Lilly_M, from Wikimedia Commons

The Problem With Government Is Not the People

It is what it’s always been: the systems.

Twenty-five years ago, then-Vice President Al Gore’s National Performance Review issued a report on the Clinton administration’s plans to “reinvent” the federal government. The document made Gore’s position very clear: Bureaucrats were not to blame for government’s woes:

The problem is not lazy or incompetent people: it is red tape and regulation so suffocating that they stifle every ounce of creativity. No one would offer a drowning man a drink of water. And yet, for more than a decade, we have added red tape to a system already strangling in it.

The federal government is filled with good people trapped in bad systems: budget systems, personnel systems, procurement systems, financial management systems, information systems. When we blame the people and impose more controls, we make the systems worse.

I thought of those words while reading a transcript of an interview Kara Swisher of the Recode Decode podcast did with Matt Cutts, acting head of the U.S. Digital Service. Cutts, in discussing how USDS operates—it is, in essence, a group of short-term employees drafted from the private sector to parachute in to agencies to help them solve pressing problems—said the organization doesn’t typically encounter that much resistance from federal employees:

There are fantastic, dedicated, passionate civil servants who might not be able to get the right thing done because they just face a lot of different kinds of adversity. Coming in, hopefully with air cover, and being able to say, “Here is an independent view and here’s why this person who already was situated at an agency and had a great idea should be empowered to make sure that that idea moves forward.”
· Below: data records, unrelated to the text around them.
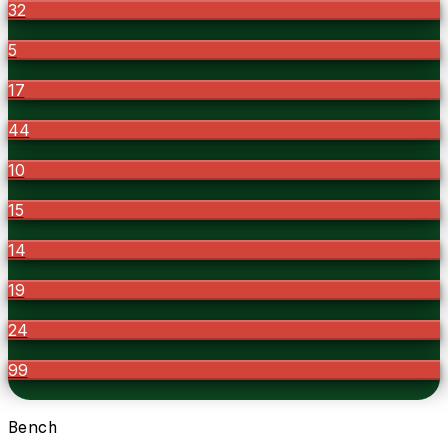
32
5
17
44
10
15
14
19
24
99
Bench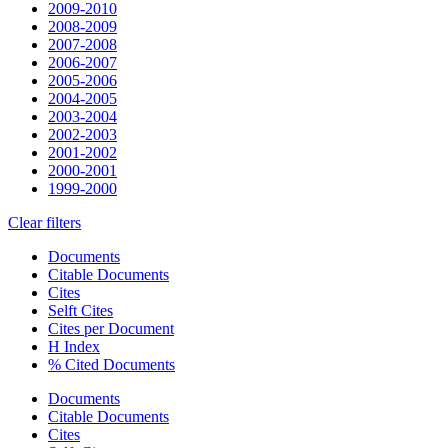
2009-2010
2008-2009
2007-2008
2006-2007
2005-2006
2004-2005
2003-2004
2002-2003
2001-2002
2000-2001
1999-2000
Clear filters
Documents
Citable Documents
Cites
Selft Cites
Cites per Document
H Index
% Cited Documents
Documents
Citable Documents
Cites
Yes, it’s true that it is sometimes hard to get things done in government, but that’s not because there aren’t great people. It’s often just maybe something has been tried before and it didn’t quite work.
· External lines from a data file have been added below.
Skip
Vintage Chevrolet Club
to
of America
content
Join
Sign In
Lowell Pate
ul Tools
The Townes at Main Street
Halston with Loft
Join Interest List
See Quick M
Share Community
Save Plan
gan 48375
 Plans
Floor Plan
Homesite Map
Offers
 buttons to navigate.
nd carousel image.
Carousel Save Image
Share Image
I joke that one of the roles of the U.S. Digital Service is to absorb risk. It’s to take things that look risky, and then by implementing them show them how this isn’t that risky. It’s been done in industry for years and years and years.

More than a year into the Trump administration, its appointees are beginning to learn that for all the talk of the “deep state,” career federal employees aren’t the problem. That’s why Secretary of State Mike Pompeo pledged to improve morale among the department’s employees, saying he would  “work every day to provide dedicated leadership and convey my faith in their work.”  And it’s why acting Environmental Protection Agency Administrator Andrew Wheeler recently told employees he would trumpet the fact that they are “some of the most dedicated of all the federal career employees in the federal government.”

The question is, will these and other officials commit themselves to fixing the systems issues that lead to paralyzing risk aversion and low morale? And will they encourage employees to step up and take risks—and not just the people who are coming in from industry for short stints in government? That would take the kind of sustained commitment to improving federal operations that frankly has been absent in the country’s political leadership for at least the last 25 years.